Akuni  is a village in Chanditala I community development block of Srirampore subdivision in Hooghly district in the Indian state of West Bengal.

Geography
Akuni is located at .

Gram panchayat
Villages in Ainya gram panchayat are: Akuni, Aniya, Bandpur, Banipur, Bara Choughara, Dudhkanra, Ganeshpur, Goplapur, Jiara, Kalyanbati, Mukundapur, Sadpur and Shyamsundarpur.

Demographics
As per 2011 Census of India Akuni had a total population of 3,759 of which 1,859 (49%) were males and 1,900 (51%) were females. Population below 6 years was 511. The total number of literates in Akuni was 2,590 (79.74% of the population over 6 years).

Education
Akuni B.G. Biharilal Institution is a coeducational higher secondary school at Akuni.

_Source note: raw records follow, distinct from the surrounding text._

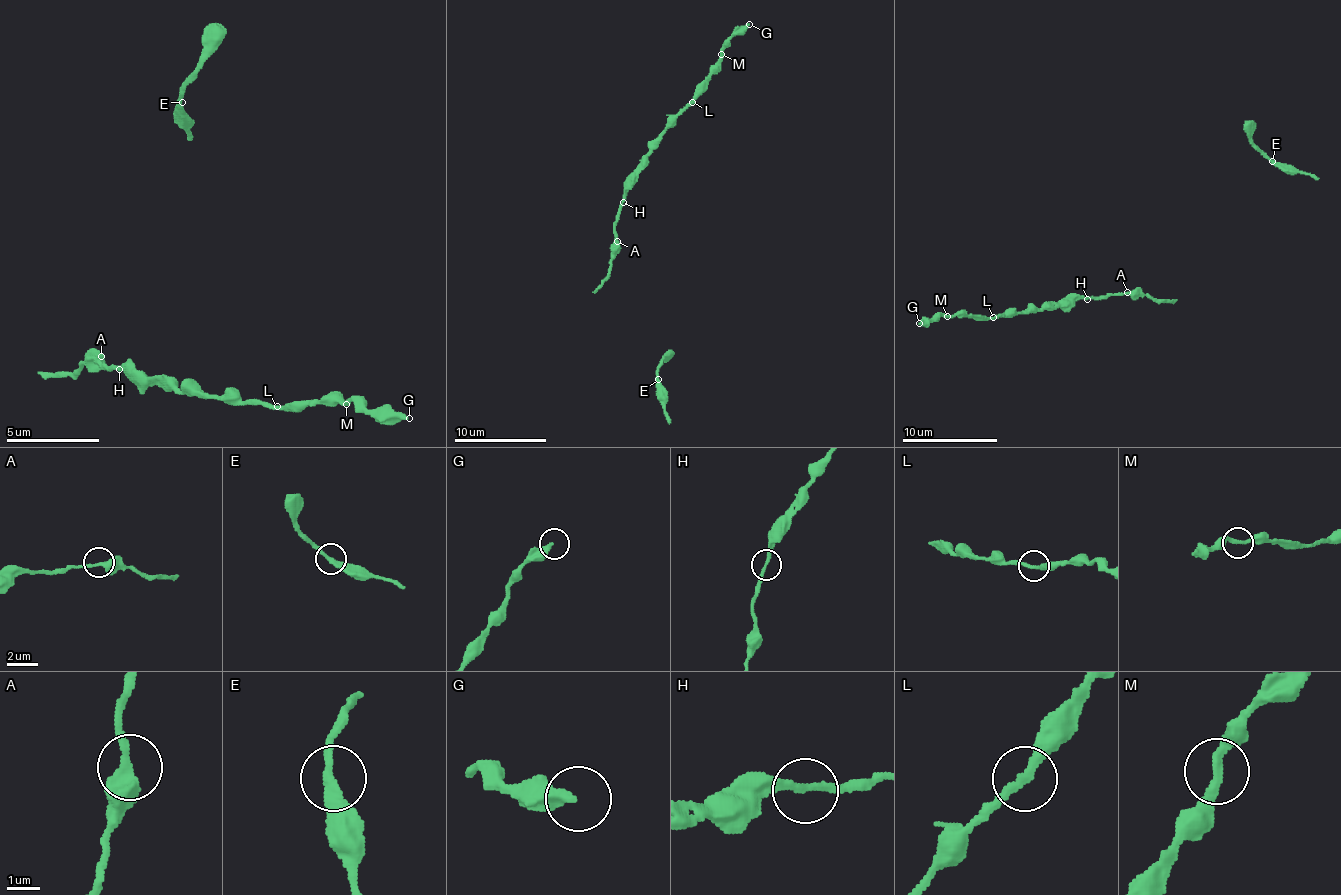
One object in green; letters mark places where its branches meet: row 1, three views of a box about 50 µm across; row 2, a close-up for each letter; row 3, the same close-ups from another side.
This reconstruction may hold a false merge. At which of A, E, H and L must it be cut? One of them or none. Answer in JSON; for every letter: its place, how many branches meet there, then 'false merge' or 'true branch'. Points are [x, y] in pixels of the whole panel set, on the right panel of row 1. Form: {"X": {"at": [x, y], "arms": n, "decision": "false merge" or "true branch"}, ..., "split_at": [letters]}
{"A": {"at": [1127, 292], "arms": 2, "decision": "true branch"}, "E": {"at": [1272, 161], "arms": 2, "decision": "true branch"}, "H": {"at": [1087, 299], "arms": 2, "decision": "true branch"}, "L": {"at": [993, 317], "arms": 2, "decision": "true branch"}, "split_at": []}

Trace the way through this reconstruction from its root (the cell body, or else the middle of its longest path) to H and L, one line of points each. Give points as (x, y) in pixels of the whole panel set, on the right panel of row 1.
H: (1128, 294), (1087, 299)
L: (1128, 294), (1066, 296), (1055, 303), (1045, 303), (1040, 308), (993, 317)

It has arrangements for teaching Bengali, English, history, philosophy, political science, economics, eco-geography, education, accountancy, business economics & mathematics, mathematics, physics, chemistry, bio-science, computer application and computer science.

Healthcare 
Akuni Ichhapasar Rural Hospital at Aniya functions with 30 beds.

Transport
Bargachia railway station and Baruipara railway station are the nearest railway stations.